## Task statement
I'd like every line from the material below that has "determine" in it.
★ ★ ★ ★ ★
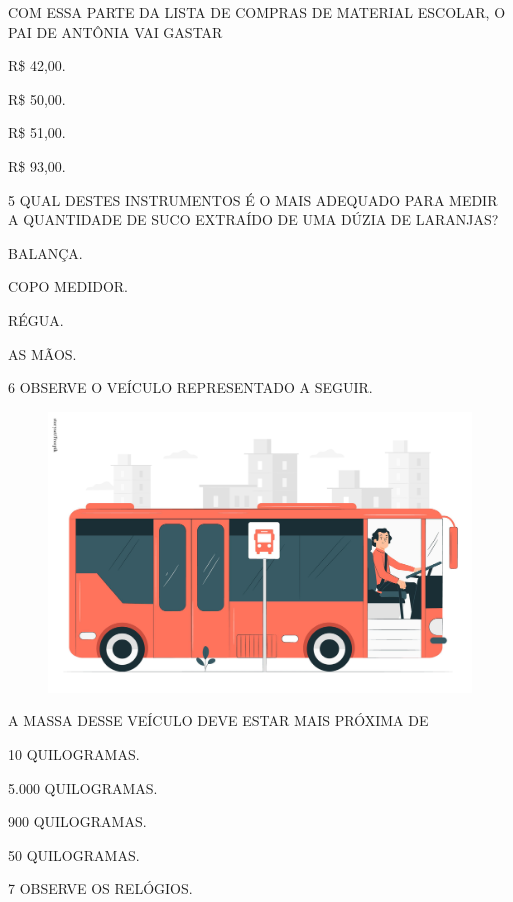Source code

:\pagebreak
COM ESSA PARTE DA LISTA DE COMPRAS DE MATERIAL ESCOLAR, O PAI DE ANTÔNIA VAI GASTAR

\begin{escolha}[itemsep=0pt]
\item R\$ 42,00.

\item R\$ 50,00.

\item R\$ 51,00.

\item R\$ 93,00.
\end{escolha}

\num{5} QUAL DESTES INSTRUMENTOS É O MAIS ADEQUADO PARA MEDIR A QUANTIDADE DE SUCO EXTRAÍDO DE UMA DÚZIA DE LARANJAS?

\begin{escolha}[itemsep=0pt]
\item BALANÇA.

\item COPO MEDIDOR.

\item RÉGUA.

\item AS MÃOS.
\end{escolha}

\num{6} OBSERVE O VEÍCULO REPRESENTADO A SEGUIR.

\begin{figure}[htpb!]
\centering
\includegraphics[width=.3\textwidth]{./media/SAEB_1ANO_MAT_FIGURA138.png}
\end{figure}

A MASSA DESSE VEÍCULO DEVE ESTAR MAIS PRÓXIMA DE

\begin{escolha}[itemsep=0pt]
\item 10 QUILOGRAMAS.

\item 5.000 QUILOGRAMAS.

\item 900 QUILOGRAMAS.

\item 50 QUILOGRAMAS.
\end{escolha}

\pagebreak
\num{7} OBSERVE OS RELÓGIOS.

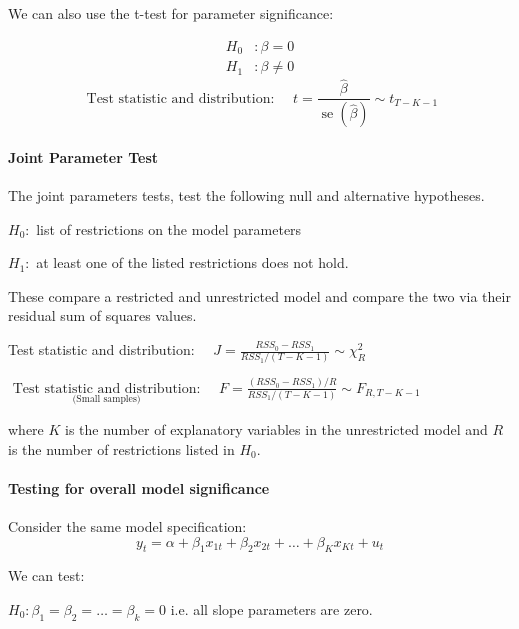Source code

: \documentclass[11pt]{article}
\begin{document}
We can also use the t-test for parameter significance:
\begin{mdframed}
    \begin{align*}
        H_0&: \beta = 0 \\
        H_1&: \beta \neq 0
    \end{align*}
    \begin{equation}
\text { Test statistic and distribution: } \quad t=\frac{\hat{\beta}}{\operatorname{se}(\hat{\beta})} \sim t_{T-K-1}
\end{equation}
\end{mdframed}

\paragraph{Joint Parameter Test} \mbox{}

The joint parameters tests, test the following null and alternative hypotheses.

$H_0:$ list of restrictions on the model parameters

$H_1:$ at least one of the listed restrictions does not hold.

These compare a restricted and unrestricted model and compare the two via their residual sum of squares values.

\begin{mdframed}
Test statistic and distribution: $\quad J=\frac{R S S_0-R S S_1}{R S S_1 /(T-K-1)} \sim \chi_R^2$
    
$\underset{\text { (Small samples) }}{\text { Test statistic and distribution: }} \quad F=\frac{\left(R S S_0-R S S_1\right) / R}{R S S_1 /(T-K-1)} \sim F_{R, T-K-1}$

where $K$ is the number of explanatory variables in the unrestricted model and $R$ is the number of restrictions listed in $H_0$.
\end{mdframed}

\paragraph{Testing for overall model significance} \mbox{}

Consider the same model specification:
\begin{equation}
y_t=\alpha+\beta_1 x_{1 t}+\beta_2 x_{2 t}+\ldots+\beta_K x_{K t}+u_t
\end{equation}

We can test:

$H_0: \beta_1 = \beta_2 = \ldots = \beta_k = 0$ i.e. all slope parameters are zero.
\end{document}
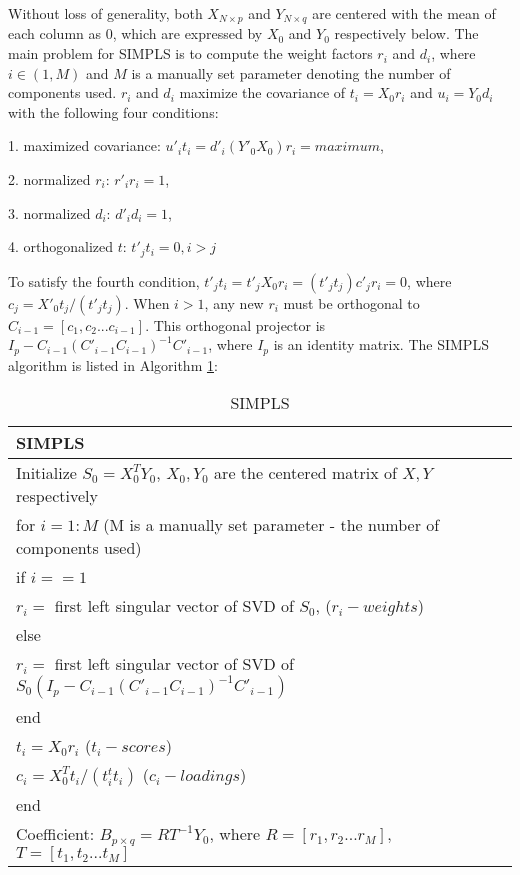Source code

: \documentclass[review]{elsarticle}
\begin{document}
Without loss of generality, both $X_{N\times p}$ and $Y_{N\times q}$ are centered with the mean of each column as $0$, which are expressed by $X_0$ and $Y_0$ respectively below. The main problem for SIMPLS is to compute the weight factors $r_i$ and $d_i$, where $i\in (1,M)$ and $M$ is a manually set parameter denoting the number of components used. $r_i$ and $d_i$ maximize the covariance of $t_i=X_0r_i$ and $u_i=Y_0d_i$ with the following four conditions:

\vspace{2mm}
1. maximized covariance: $u'_it_i=d'_i(Y'_0X_0)r_i = maximum$, 

2. normalized $r_i$: $r'_ir_i=1$, 

3. normalized $d_i$: $d'_id_i=1$, 

4. orthogonalized $t$: $t'_jt_i=0, i>j$
\vspace{2mm}

To satisfy the fourth condition, $t'_jt_i=t'_jX_0r_i=(t'_jt_j)c'_jr_i=0$, where $c_j=X'_0t_j/(t'_jt_j)$. When $i>1$, any new $r_i$ must be orthogonal to $C_{i-1}=[c_1,c_2...c_{i-1}]$. This orthogonal projector is $I_p-C_{i-1}(C'_{i-1}C_{i-1})^{-1}C'_{i-1}$, where $I_p$ is an identity matrix. The SIMPLS algorithm is listed in Algorithm \ref{tab:SIMPLS}:

\begin{table}
\centering
\caption{SIMPLS}
\begin{tabular}{l}
\hline 
\textbf{SIMPLS} \vspace{0.5mm} \\
\hline
Initialize $S_0=X_0^TY_0$, $X_0,Y_0$ are the centered matrix of $X, Y$ respectively\vspace{0.5mm}\\
for $i=1:M$ (M is a manually set parameter - the number of components used) \\
\hspace{0.5cm} if $i==1$ \\
\hspace{1cm}$r_i=$ first left singular vector of SVD of $S_0$, ($r_i - weights$)\\
\hspace{0.5cm} else \\
\hspace{1cm}$r_i=$ first left singular vector of SVD of $S_0(I_p -C_{i-1}(C'_{i-1}C_{i-1})^{-1}C'_{i-1})$\\ 
\hspace{0.5cm} end \vspace{0.5mm} \\
\hspace{0.5cm}$t_i=X_0r_i$ ($t_i - scores$)\\
\hspace{0.5cm}$c_i=X_0^Tt_i/(t_i^tt_i)$ ($c_i - loadings$)\\
end\vspace{0.5mm}\\
Coefficient: $B_{p\times q}=RT^{-1}Y_0$, where $R=[r_1,r_2...r_M],$ $T=[t_1,t_2...t_M]$ \vspace{0.5mm}\\
\hline
\end{tabular}
\label{tab:SIMPLS} 
\end{table}
\end{document}
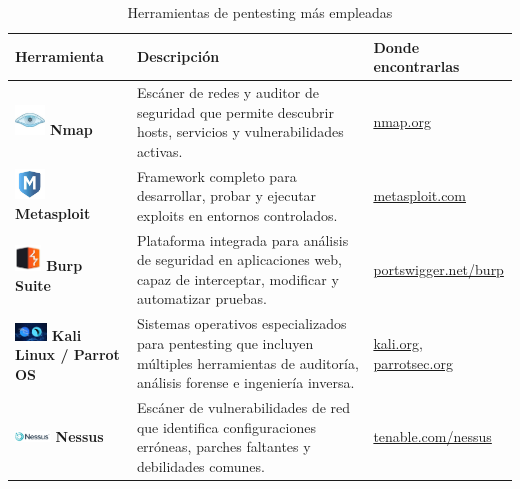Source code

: \documentclass[a4paper, 10pt]{article}
\begin{document}
    \begin{table}[H]
    \caption{Herramientas de pentesting más empleadas}
    \centering
    \begin{tabular}{|m{5cm}|m{8cm}|m{3.5cm}|}
        \hline
        \textbf{Herramienta} & \textbf{Descripción} & \textbf{Donde encontrarlas} \\
        \hline
        \includegraphics[width=0.8cm]{images/nmap.jpeg} \textbf{Nmap} & Escáner de redes y auditor de seguridad que permite descubrir hosts, servicios y vulnerabilidades activas. & \href{https://nmap.org}{nmap.org} \\
        \hline
        \includegraphics[width=0.8cm]{images/metasploit.jpeg} \textbf{Metasploit} & Framework completo para desarrollar, probar y ejecutar exploits en entornos controlados. & \href{https://www.metasploit.com}{metasploit.com} \\
        \hline
        \includegraphics[width=0.7cm]{images/burp.jpeg} \textbf{Burp Suite} & Plataforma integrada para análisis de seguridad en aplicaciones web, capaz de interceptar, modificar y automatizar pruebas. & \href{https://portswigger.net/burp}{portswigger.net/burp} \\
        \hline
        \includegraphics[width=0.85cm]{images/kali.jpeg} \textbf{Kali Linux / Parrot OS} & Sistemas operativos especializados para pentesting que incluyen múltiples herramientas de auditoría, análisis forense e ingeniería inversa. & \href{https://www.kali.org}{kali.org}, \href{https://www.parrotsec.org}{parrotsec.org} \\
        \hline
        \includegraphics[width=0.95cm]{images/nessus.png} \textbf{Nessus} & Escáner de vulnerabilidades de red que identifica configuraciones erróneas, parches faltantes y debilidades comunes. & \href{https://www.tenable.com/products/nessus}{tenable.com/nessus} \\

\end{tabular}
\end{table}
\end{document}
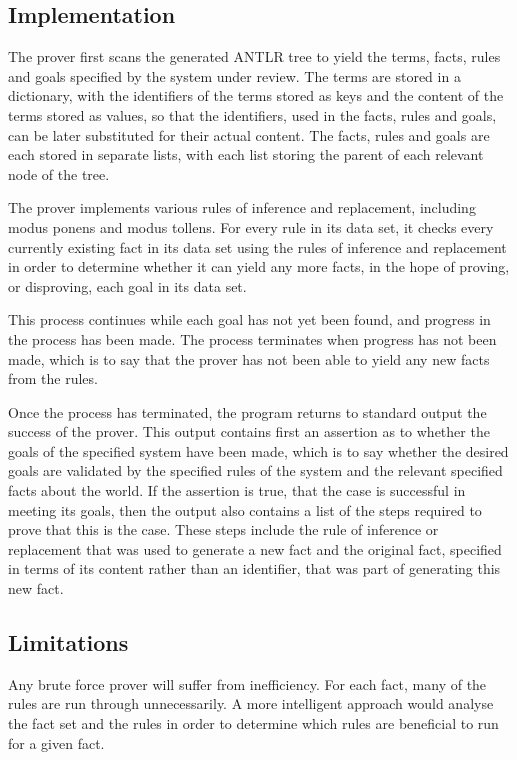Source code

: \documentclass{l4proj}
\begin{document}
\subsection{Implementation}
The prover first scans the generated ANTLR tree to yield the terms, facts, rules and goals specified by the system under review. The terms are stored in a dictionary, with the identifiers of the terms stored as keys and the content of the terms stored as values, so that the identifiers, used in the facts, rules and goals, can be later substituted for their actual content. The facts, rules and goals are each stored in separate lists, with each list storing the parent  of each relevant node of the tree. 

The prover implements various rules of inference and replacement, including modus ponens and modus tollens. For every rule in its data set, it checks every currently existing fact in its data set using the rules of inference and replacement in order to determine whether it can yield any more facts, in the hope of proving, or disproving, each goal in its data set. 

This process continues while each goal has not yet been found, and progress in the process has been made. The process terminates when progress has not been made, which is to say that the prover has not been able to yield any new facts from the rules. 

Once the process has terminated, the program returns to standard output the success of the prover. This output contains first an assertion as to whether the goals of the specified system have been made, which is to say whether the desired goals are validated by the specified rules of the system and the relevant specified facts about the world. If the assertion is true, that the case is successful in meeting its goals, then the output also contains a list of the steps required to prove that this is the case. These steps include the rule of inference or replacement that was used to generate a new fact and the original fact, specified in terms of its content rather than an identifier, that was part of generating this new fact. 

\subsection{Limitations}
Any brute force prover will suffer from inefficiency. For each fact, many of the rules are run through unnecessarily. A more intelligent approach would analyse the fact set and the rules in order to determine which rules are beneficial to run for a given fact. 
\end{document}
★ ★ ★ ★ ★
## Result below
The prover implements various rules of inference and replacement, including modus ponens and modus tollens. For every rule in its data set, it checks every currently existing fact in its data set using the rules of inference and replacement in order to determine whether it can yield any more facts, in the hope of proving, or disproving, each goal in its data set. 
Any brute force prover will suffer from inefficiency. For each fact, many of the rules are run through unnecessarily. A more intelligent approach would analyse the fact set and the rules in order to determine which rules are beneficial to run for a given fact. 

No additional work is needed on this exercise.